Eventually I sat and watched her put her baby hand into the flames ------- I whisked her off before she started screaming and plunged her hand into cold water, so no harm was done.  But, honestly, some children simply will not be told.

One of my daughters has 2 daughters of her own. 

If either of them was 'naughty' or looked like they were about to have a tantrum, she would take her daughter upstairs, sit her down and talk to her about her behaviour. In a very calm voice without shouting, she would talk to her about her behaviour and why it was wrong. They would end up having a hug and her daughter would say sorry. Those 2 girls are now 11 and 17 yrs old and not only are they both extremely well-behaved, they both love their mother to pieces.

I have suffered tinnitus for many years, and I put it down to one of my teachers who clouted me across both ears if i got something wrong.

Thank God those days are over.

My parents never hit me. My sister and I remember her being given a smack on the leg once by my dad. He was mortified afterwards.

I never hit my son; he never hits his son. He's only 2 so that would be cruel, imho. 

At any age it feels wrong to me. 

And if your grandson (3), who has never been smacked, hits other children and then wellies you as hard as he can, cloverjo?

At that point mine got a smacked leg from me.

Jourdain, surely using physical violence to punish a child who is being violent to another is madness. If both children you are exampling are from the same family maybe the reasons behind their wilfulness should be researched? Also I do realise that some children have mental challenges, I'm neither qualified nor experienced in dealing with that , so my comments were general and not considering that. I have four children, four very different personalities, it's hard work  being a parent, and smacking is a short cut used as a shock tactic, rarely works and says more about  the smacker than the child.

 

Atheist - //

If parent loses it and smacks a child, then the child understands that grown-ups can get cross and lash out; it's on their level, as they also act on emotional impulses.

If a parent premeditates a punishment and sends the child to bring the implement to be used at a certain time in a cold-blooded way, the child sees the parent as vindictive, cruel or righteous, and kids punished like that can grow up to be adults who behave in the same way. //

This is a classic example of assuming that children process the world in the same way adults do.

They don't.

Children do not have the sophisticated reasoning power to conclude that this behaviour is caused by that attitude, and they will then add that conclusion to their thought process.

That's simply not how small children think.

They respond in the moment, and hopefully learn the lesson, that will reduce or eliminate the bad behaviour in the future.

With my children, they knew I would never threaten any sanction that I would not carry through, whatever that might be, and it was almost never a threat of a smack.

And the threat of the saction was enough to halt the bad behaviour without the sanction being carried out,, which is what any discipline structure should be about - corrected behaviour with a warning only.

I was rarely smacked by my parents, although I won't say never. There was a greater risk of smacking and corporal punishment at school, plus other things. A teacher in our school once threw a board duster at one lad, which hit him in the eye that he'd just had a major operation on. 

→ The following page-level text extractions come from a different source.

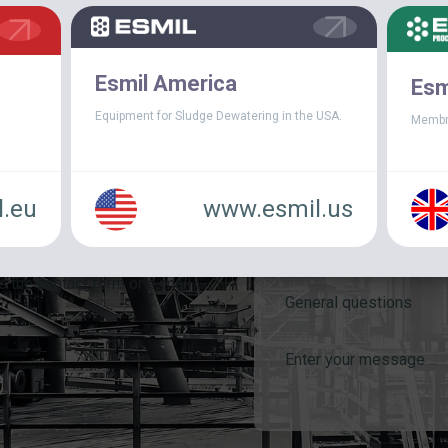
Esmil America
Esm
Equipment for Sludge Dewatering in the USA.
Membr
.eu
www.esmil.us
e the contact form or e-mail
General questions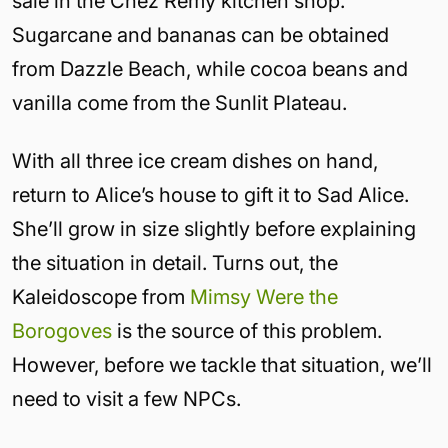
sale in the Chez Remy kitchen shop.
Sugarcane and bananas can be obtained
from Dazzle Beach, while cocoa beans and
vanilla come from the Sunlit Plateau.
With all three ice cream dishes on hand,
return to Alice’s house to gift it to Sad Alice.
She’ll grow in size slightly before explaining
the situation in detail. Turns out, the
Kaleidoscope from
Mimsy Were the
Borogoves
is the source of this problem.
However, before we tackle that situation, we’ll
need to visit a few NPCs.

I was told by one teacher to line up in the corridor on the left of the door, which I did along with 2 other classmates. Everyone else lined up on the "wrong side" but the head just happened to come along and asked what us three were doing. When we tried to explain he whacked us accross the head and I banged my head on the wall, ending up with a large bruise. When I explained to my parents what had happened, they said I must have deserved it! Hey ho! 

I was beaten every which way as a child - by parents, by older siblings, by school teachers and by bullies in my class.

Yes, it harmed me.  It harmed my relationship with my parents, siblings, and friends, and it continues to affect me even now in my old age.  

My feet were never held to the fire, though.  I don't know how I would have coped with that.